Yet, as CisMale Feminist, I find myself knotted up by the juxtaposition in the picture, as I try to understand what I consider to be ideologically reactionary, not revolutionary (Trump's program is a program of reaction) and thus, the agency is reactionary.  That much I am certain,


The knot is this:
  1.  If the agency is reactionary, is it still feminist, or can be understood in feminist terms?
  2. Given that it is reactionary, is agency still possible for women?
  3. If agency is circumscribed by ideology, to what degree am I participating in the patriarchy by questioning these women's agency?

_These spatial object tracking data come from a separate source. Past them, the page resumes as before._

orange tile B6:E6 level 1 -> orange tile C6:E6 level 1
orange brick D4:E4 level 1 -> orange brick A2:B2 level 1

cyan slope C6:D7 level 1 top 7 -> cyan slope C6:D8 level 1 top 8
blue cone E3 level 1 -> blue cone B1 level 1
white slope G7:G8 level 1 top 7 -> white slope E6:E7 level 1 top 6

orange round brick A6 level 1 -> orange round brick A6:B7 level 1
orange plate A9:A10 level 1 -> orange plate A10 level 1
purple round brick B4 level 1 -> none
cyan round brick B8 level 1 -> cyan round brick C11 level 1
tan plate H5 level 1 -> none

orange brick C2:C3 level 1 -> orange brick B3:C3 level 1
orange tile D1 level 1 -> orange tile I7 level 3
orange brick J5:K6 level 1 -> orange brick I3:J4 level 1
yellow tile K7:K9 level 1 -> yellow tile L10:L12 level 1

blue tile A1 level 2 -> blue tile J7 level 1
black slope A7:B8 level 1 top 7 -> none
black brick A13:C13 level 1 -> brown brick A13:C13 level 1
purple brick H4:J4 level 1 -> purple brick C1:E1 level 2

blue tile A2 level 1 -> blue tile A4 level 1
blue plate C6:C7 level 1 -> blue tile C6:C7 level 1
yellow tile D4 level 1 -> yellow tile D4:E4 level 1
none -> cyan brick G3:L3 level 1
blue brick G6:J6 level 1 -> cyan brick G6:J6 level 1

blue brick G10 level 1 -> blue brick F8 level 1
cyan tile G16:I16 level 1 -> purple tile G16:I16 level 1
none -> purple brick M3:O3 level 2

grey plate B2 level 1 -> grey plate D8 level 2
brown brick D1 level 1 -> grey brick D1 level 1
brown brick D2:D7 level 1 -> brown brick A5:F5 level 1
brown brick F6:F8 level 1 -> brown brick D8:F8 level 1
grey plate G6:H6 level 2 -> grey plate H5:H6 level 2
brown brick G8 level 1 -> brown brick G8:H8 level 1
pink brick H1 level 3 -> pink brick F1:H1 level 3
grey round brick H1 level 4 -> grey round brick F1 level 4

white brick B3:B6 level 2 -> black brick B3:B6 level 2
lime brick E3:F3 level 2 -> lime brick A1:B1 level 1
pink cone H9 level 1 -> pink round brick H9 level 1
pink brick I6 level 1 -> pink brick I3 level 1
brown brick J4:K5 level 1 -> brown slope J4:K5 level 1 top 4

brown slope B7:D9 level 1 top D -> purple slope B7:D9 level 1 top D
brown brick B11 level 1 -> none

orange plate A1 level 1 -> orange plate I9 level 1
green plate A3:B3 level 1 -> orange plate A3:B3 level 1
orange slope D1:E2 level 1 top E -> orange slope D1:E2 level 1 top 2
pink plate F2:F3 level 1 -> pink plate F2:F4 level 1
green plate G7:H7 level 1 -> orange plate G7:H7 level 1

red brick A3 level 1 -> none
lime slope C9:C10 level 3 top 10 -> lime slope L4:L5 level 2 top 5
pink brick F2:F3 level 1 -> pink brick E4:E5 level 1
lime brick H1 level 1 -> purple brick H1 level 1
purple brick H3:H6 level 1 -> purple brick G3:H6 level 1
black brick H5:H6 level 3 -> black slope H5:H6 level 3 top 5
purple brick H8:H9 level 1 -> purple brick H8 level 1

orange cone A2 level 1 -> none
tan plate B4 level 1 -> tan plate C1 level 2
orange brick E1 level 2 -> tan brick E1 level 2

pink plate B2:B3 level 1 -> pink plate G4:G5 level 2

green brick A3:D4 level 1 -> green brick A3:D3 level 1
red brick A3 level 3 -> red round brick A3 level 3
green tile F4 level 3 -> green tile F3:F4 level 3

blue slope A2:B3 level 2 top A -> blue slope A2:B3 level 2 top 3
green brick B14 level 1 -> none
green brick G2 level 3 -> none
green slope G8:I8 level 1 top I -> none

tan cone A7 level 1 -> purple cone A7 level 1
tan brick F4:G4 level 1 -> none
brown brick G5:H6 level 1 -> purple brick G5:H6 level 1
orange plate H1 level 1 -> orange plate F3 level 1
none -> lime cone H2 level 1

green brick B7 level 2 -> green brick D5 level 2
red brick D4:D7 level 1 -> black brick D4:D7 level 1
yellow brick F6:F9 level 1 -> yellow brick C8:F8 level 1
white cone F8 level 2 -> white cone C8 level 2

Because I vehemently disagree with these women politically and ideologically, I could easily and self-satisfyingly drop Stockholm syndrome here, and say that the Patriarchy has warped their minds, that their politics or ideology make it possible to square the dissonance of being women supporting chauvinist troglodyte like Trump (and the less obvious, but not less troglodytic Pence), but am I the troglodyte, too, for assuming these womens' agency is that of ideological automatons, rather than a considered set of material and social concerns?    And just because it is reactionary, and reactionaries tend to limit agency to the few who tend to be white and male, agency, however self nullifying, is still agency--these women choose this and act for it?   Finally, because reactionaries are anti-feminist, for the most part, is that vocabulary even appropriate?